> [Task]:
How many lines in the data below contain the string "chart", with case counting? Reply with the number alone.

> [Extracted records]:
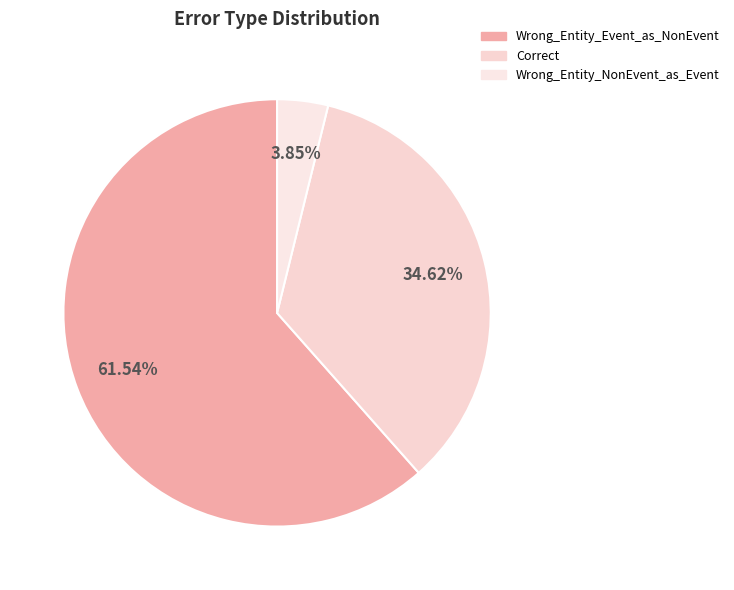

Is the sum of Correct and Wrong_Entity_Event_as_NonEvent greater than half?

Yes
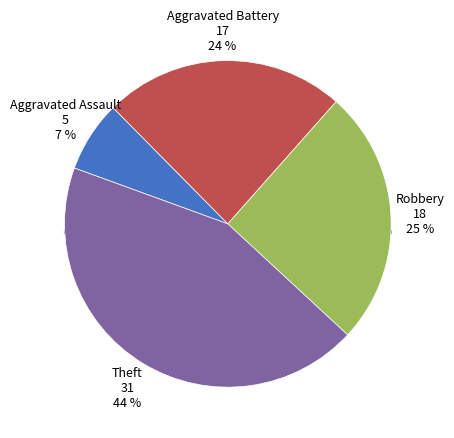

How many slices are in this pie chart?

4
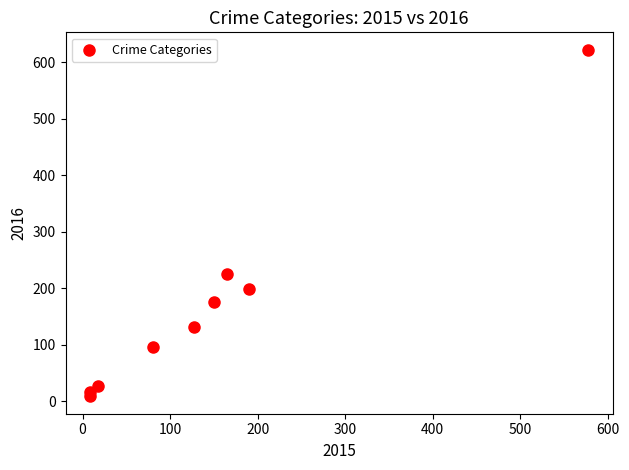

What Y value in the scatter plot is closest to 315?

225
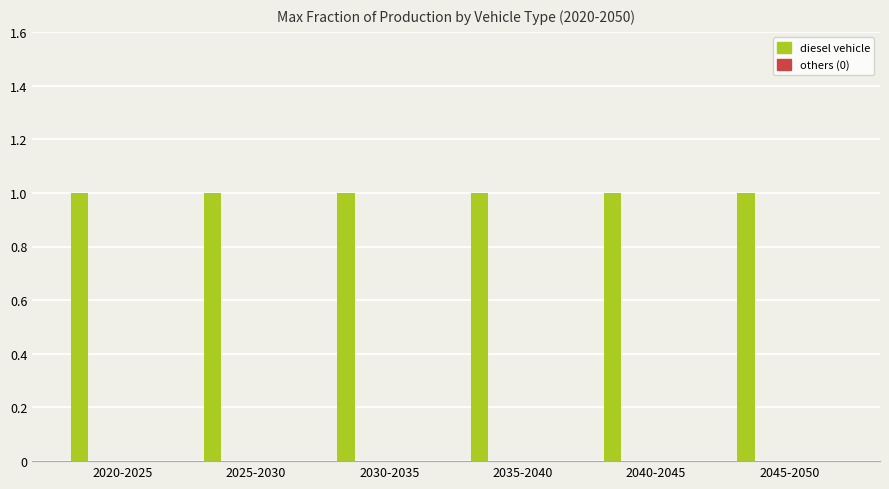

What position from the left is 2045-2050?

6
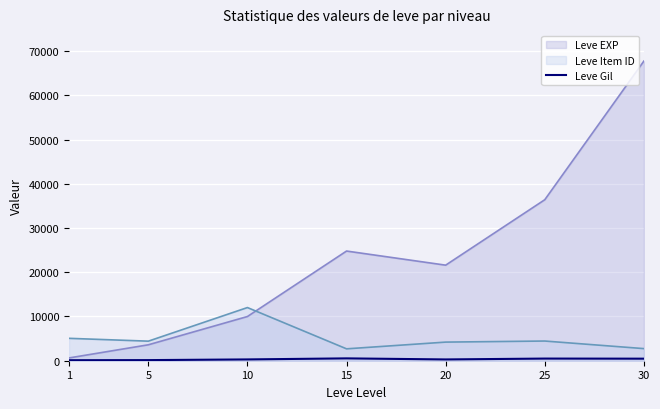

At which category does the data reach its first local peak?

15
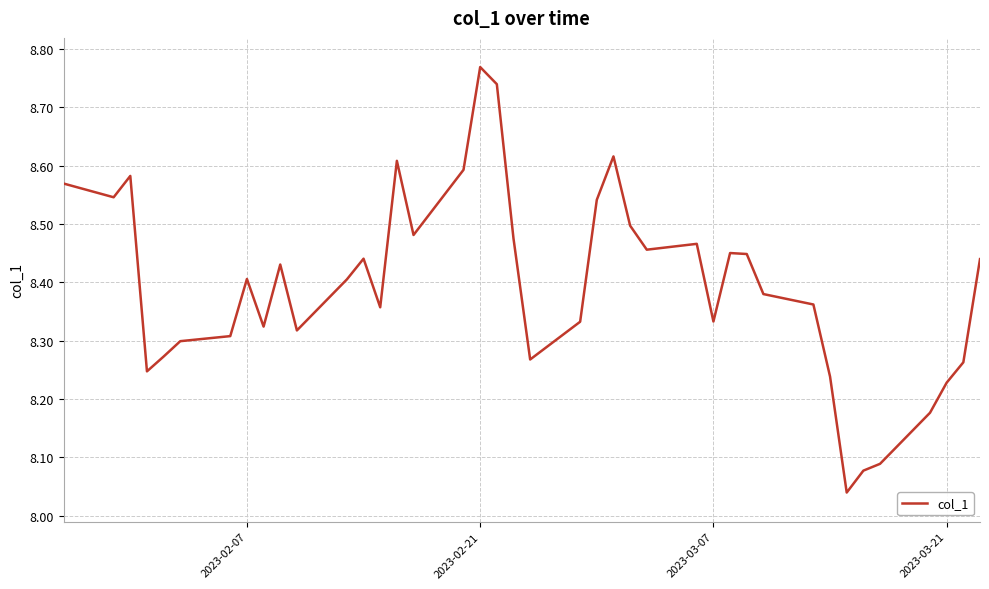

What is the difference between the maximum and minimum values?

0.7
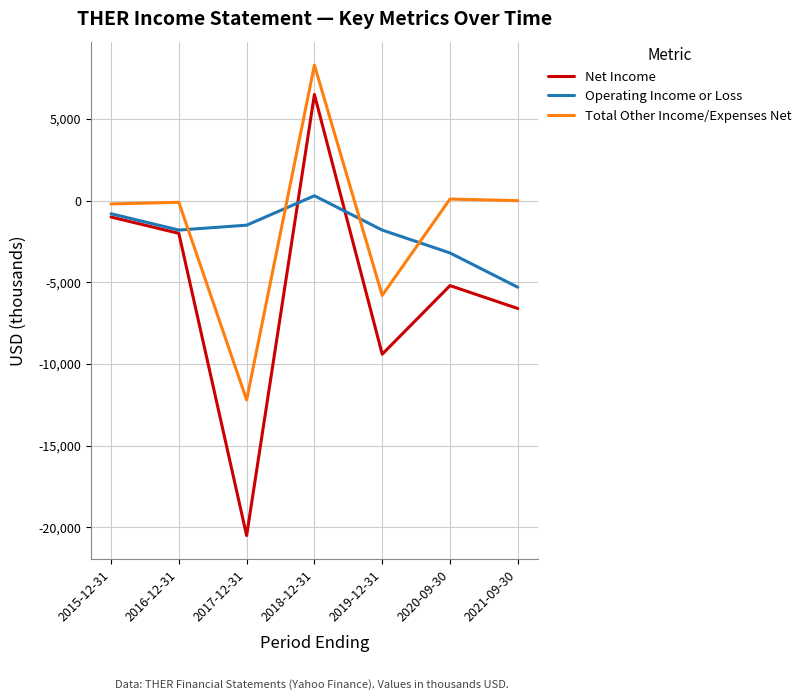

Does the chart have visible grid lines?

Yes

> [Solution to this exercise]:
2